L’effondrement du trafic aérien a fait plonger Airbus dans le rouge au premier semestre, reflétant la division par deux de ses livraisons d’avions. L’avionneur européen a subi une perte nette de 1,9 milliard d’euros sur les six premiers mois de l’année, à l’image des 2,4 milliards de dollars de perte de son rival américain Boeing, englué dans la crise du 737 MAX, mais qui peut davantage s’appuyer sur ses activités de défense.

« L’impact de la pandémie de Covid-19 sur nos finances est maintenant très visible sur le deuxième trimestre, avec les livraisons d’avions commerciaux divisées par deux par rapport à l’année dernière » au cours des six premiers mois, observe le président exécutif d’Airbus Guillaume Faury, cité dans un communiqué.

145 avions n’ont pu être livrés au cours du semestre

Airbus, qui a enregistré 298 commandes nettes au premier semestre, a livré 196 avions sur la période. Les compagnies aériennes, mises à genoux par l’effondrement du trafic, cherchent à repousser leurs livraisons ou sont dans l’incapacité de les réceptionner en raison des fermetures de frontières. Le deuxième trimestre a été particulièrement compliqué avec 74 avions livrés, contre 20 pour Boeing. Au total, environ 145 avions n’ont pu être livrés au cours du semestre, en raison de l’épidémie, détaille l’avionneur européen.

Le chiffre d’affaires s’en ressent : à 18,5 milliards d’euros, il a baissé de 39 % sur le semestre, de 48 % pour la seule division Avions commerciaux, à 12,5 milliards d’euros.
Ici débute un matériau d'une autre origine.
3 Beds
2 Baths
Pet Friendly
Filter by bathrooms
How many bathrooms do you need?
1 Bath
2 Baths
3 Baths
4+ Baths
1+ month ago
Conséquence, l’avionneur européen enregistre une perte opérationnelle de 1,6 milliard d’euros, pâtissant notamment d’une charge de 332 millions d’euros liée à la fin du programme du gros-porteur A380 en 2021. Le groupe a en outre enregistré 900 millions d’euros de charges sur son résultat opérationnel à cause du Covid-19.

« Nous pensons être bien placés pour traverser cette période difficile »
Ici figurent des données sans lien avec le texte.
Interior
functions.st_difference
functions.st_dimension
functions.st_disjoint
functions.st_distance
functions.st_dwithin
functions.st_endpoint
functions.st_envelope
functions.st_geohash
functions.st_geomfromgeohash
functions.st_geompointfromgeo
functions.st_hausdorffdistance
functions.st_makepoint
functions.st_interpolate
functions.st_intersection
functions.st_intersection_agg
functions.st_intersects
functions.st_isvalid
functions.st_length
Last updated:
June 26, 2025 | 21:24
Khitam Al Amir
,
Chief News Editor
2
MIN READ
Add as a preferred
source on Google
Pour s’adapter à une reprise du trafic aérien qui ne devrait retrouver son niveau de 2019 qu’entre 2023 et 2025, l’avionneur a baissé ses cadences de production de 40 % par rapport à ce qu’il prévoyait avant-crise, avec 40 Airbus A320 produits par mois (contre 60 en 2019), 4 A220 et 2 A330. L’avionneur effectue toutefois « un petit ajustement de la cadence de production de l'A350 de 6 à 5 appareils par mois ». Airbus produisait avant-crise 9 à 10 long-courriers A350 par mois, ce qui lui permettait d’atteindre l’équilibre sur ce programme.
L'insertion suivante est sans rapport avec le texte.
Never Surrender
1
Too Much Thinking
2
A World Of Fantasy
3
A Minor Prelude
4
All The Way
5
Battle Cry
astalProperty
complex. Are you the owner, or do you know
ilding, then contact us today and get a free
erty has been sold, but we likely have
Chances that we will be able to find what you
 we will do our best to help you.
Malgré l’appel de responsables locaux mercredi à maintenir le projet d’ouverture d’une nouvelle ligne d’assemblage pour l'A321 à Toulouse, Airbus maintient le gel du projet. « Nous ne pouvons pas investir dans une nouvelle installation de production alors que (…) nous n’avons pas l’activité pour la remplir », justifie l’avionneur.

Pour s’adapter à la crise, Airbus taille dans les dépenses d’investissements, revoit les dépenses de R & D à la baisse tout en « préservant les projets stratégiques » et a annoncé la suppression de 15.000 postes dans le monde, soit 11 % de ses effectifs, dont 5.000 en France. Il estime la provision nécessaire pour financer ces mesures sociales entre 1,2 et 1,6 milliard d’euros. « C’est une situation difficile et incertaine », a résumé Guillaume Faury lors d’une conférence téléphonique. « Mais avec les décisions que nous avons prises et maintenant mises en œuvre, nous pensons être bien placés pour traverser cette période difficile dans notre industrie ».